● **About this task**: Whenever "schedules" appears in a line, please copy that line from the data.

━━━━━ Listed entries

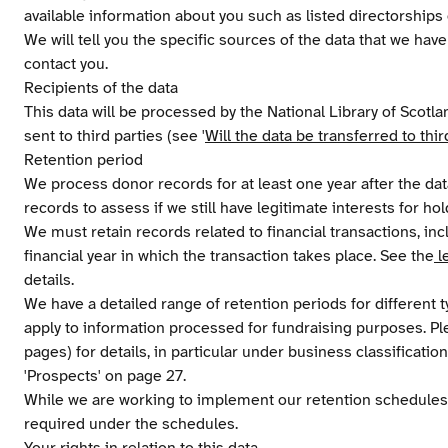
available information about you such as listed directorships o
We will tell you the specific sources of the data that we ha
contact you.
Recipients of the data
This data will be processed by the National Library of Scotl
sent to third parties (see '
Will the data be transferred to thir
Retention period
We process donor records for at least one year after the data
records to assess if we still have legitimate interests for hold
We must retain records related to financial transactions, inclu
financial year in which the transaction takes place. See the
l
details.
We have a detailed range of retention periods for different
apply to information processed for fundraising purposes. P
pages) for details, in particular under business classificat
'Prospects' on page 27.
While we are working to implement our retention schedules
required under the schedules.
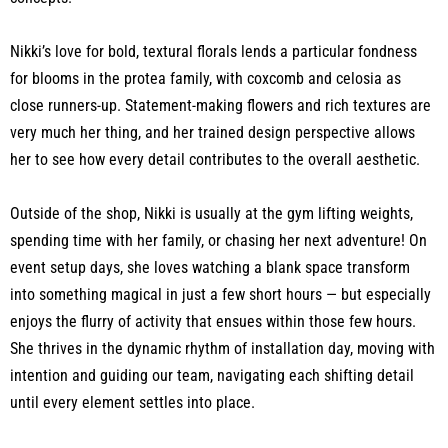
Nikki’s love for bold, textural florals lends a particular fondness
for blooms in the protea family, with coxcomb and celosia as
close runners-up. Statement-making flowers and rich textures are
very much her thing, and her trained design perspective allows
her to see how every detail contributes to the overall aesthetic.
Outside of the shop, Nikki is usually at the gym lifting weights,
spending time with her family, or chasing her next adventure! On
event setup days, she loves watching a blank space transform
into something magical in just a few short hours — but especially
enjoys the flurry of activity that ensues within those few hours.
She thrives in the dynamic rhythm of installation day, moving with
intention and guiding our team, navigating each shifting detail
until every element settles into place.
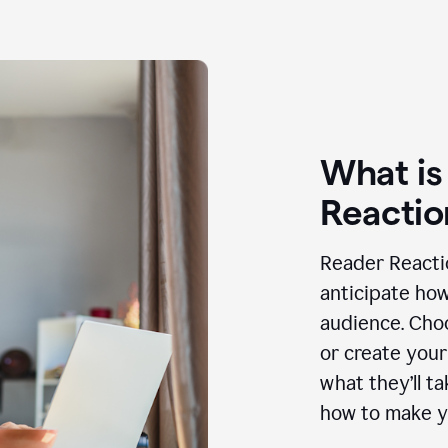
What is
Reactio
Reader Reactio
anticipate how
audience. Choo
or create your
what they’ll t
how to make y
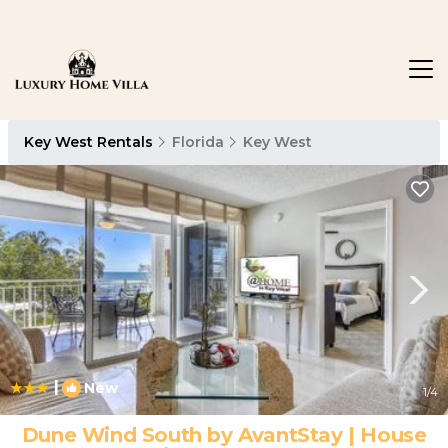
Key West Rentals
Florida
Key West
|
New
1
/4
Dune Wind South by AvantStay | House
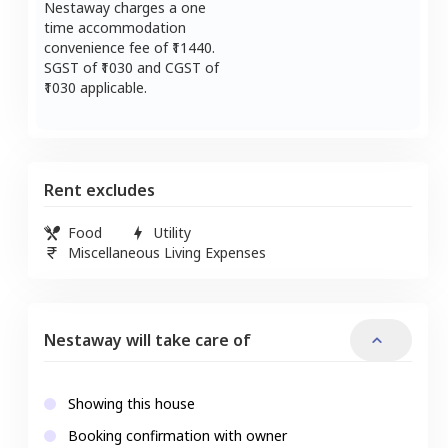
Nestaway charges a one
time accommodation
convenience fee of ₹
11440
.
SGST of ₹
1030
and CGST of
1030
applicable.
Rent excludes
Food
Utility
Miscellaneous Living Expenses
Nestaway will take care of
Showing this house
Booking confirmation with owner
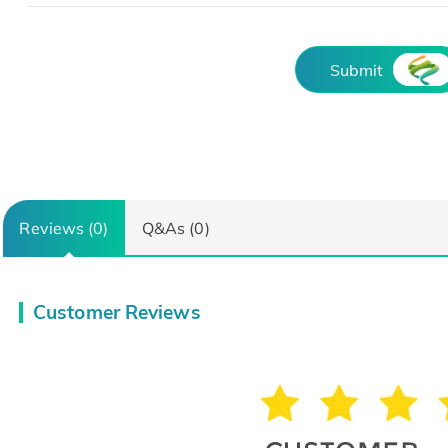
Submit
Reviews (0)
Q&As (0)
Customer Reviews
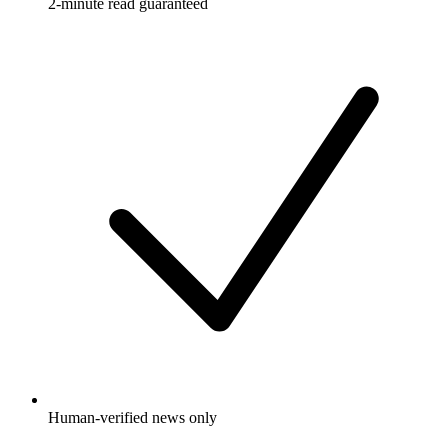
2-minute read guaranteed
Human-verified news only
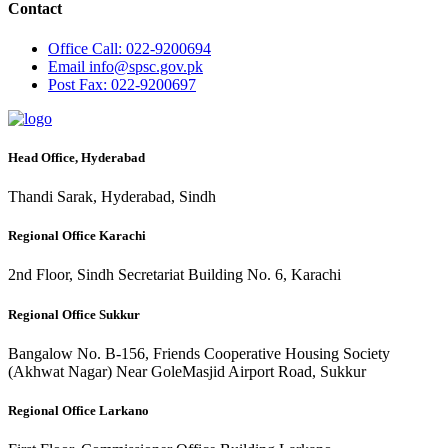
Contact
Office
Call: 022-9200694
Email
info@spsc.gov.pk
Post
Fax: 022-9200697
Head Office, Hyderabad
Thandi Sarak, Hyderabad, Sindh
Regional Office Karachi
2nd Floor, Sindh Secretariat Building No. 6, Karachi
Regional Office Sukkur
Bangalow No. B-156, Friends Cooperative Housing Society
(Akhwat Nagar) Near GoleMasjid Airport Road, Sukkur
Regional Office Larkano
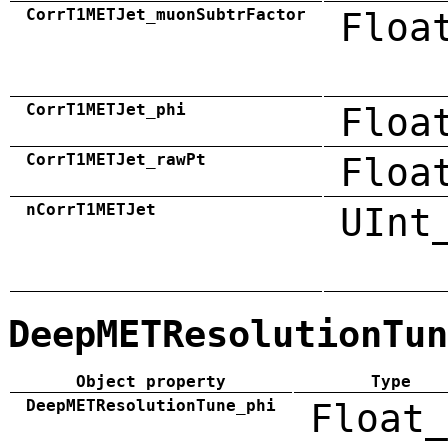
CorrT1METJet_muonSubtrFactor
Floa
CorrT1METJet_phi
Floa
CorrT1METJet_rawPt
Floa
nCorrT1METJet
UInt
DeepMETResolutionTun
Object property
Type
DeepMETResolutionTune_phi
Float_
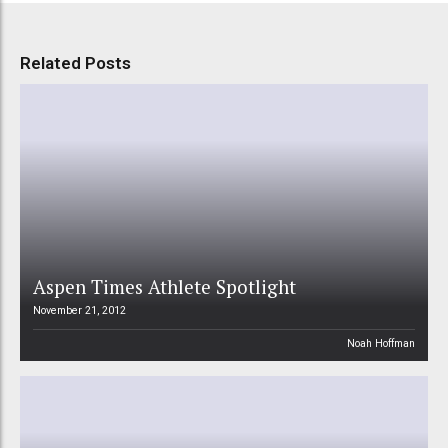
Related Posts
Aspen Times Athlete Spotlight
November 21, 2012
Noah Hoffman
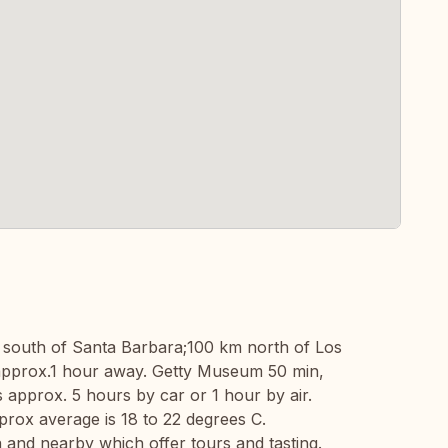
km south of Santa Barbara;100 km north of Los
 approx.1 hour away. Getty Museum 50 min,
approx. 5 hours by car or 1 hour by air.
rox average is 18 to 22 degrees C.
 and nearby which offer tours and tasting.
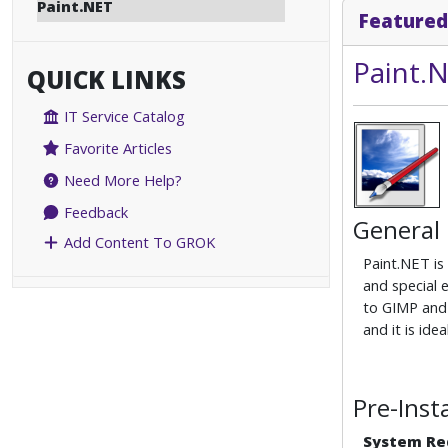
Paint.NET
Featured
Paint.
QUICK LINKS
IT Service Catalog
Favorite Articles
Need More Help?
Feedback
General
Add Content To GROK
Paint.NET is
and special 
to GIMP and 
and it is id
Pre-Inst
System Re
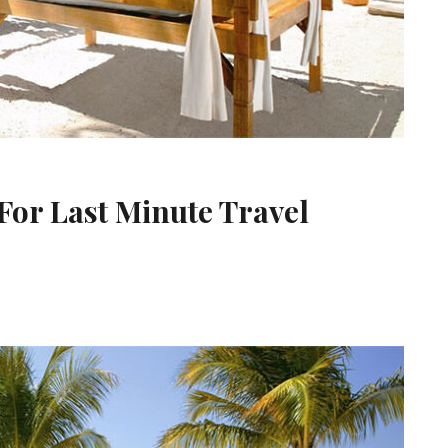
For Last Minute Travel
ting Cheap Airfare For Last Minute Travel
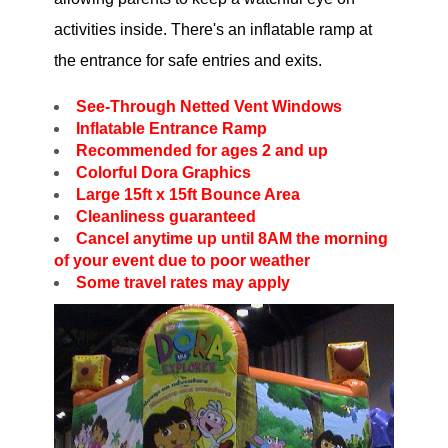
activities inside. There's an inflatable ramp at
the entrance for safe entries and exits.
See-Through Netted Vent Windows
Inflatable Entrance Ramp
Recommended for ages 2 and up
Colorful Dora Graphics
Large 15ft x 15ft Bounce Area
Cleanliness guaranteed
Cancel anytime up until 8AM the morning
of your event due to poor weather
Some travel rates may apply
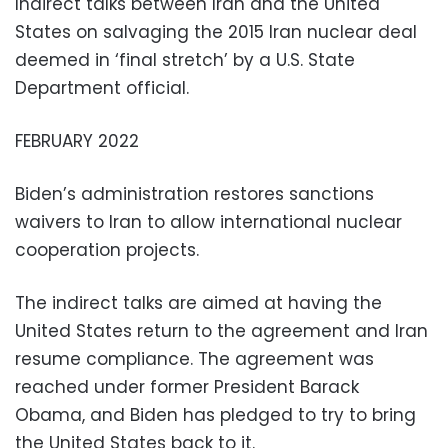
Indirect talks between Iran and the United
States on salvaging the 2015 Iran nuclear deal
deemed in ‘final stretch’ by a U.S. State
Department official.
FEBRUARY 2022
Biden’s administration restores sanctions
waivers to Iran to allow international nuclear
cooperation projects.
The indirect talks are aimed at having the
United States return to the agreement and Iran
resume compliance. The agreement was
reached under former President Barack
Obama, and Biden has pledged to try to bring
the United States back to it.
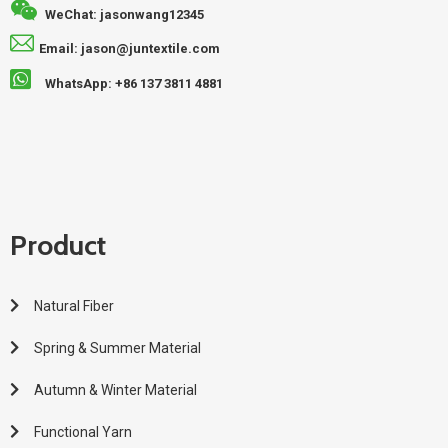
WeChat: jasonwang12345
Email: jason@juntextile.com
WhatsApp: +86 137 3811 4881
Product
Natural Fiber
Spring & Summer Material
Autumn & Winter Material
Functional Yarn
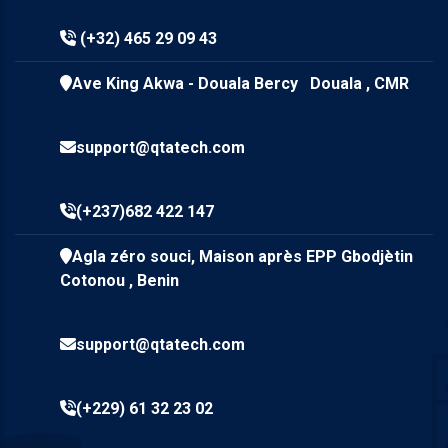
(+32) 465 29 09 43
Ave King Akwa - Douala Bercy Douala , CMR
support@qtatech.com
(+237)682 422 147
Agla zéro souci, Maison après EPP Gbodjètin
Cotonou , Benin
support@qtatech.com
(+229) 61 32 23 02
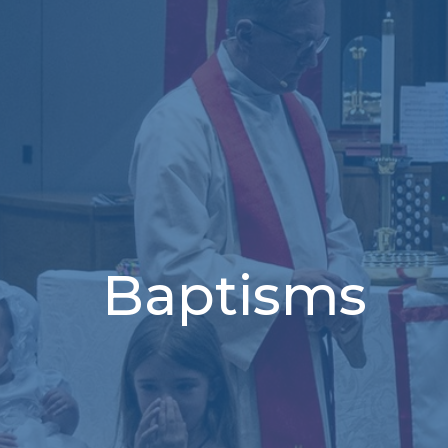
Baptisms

━━━━━━━━━━

● **Expected answer**:
While we are working to implement our retention schedules
required under the schedules.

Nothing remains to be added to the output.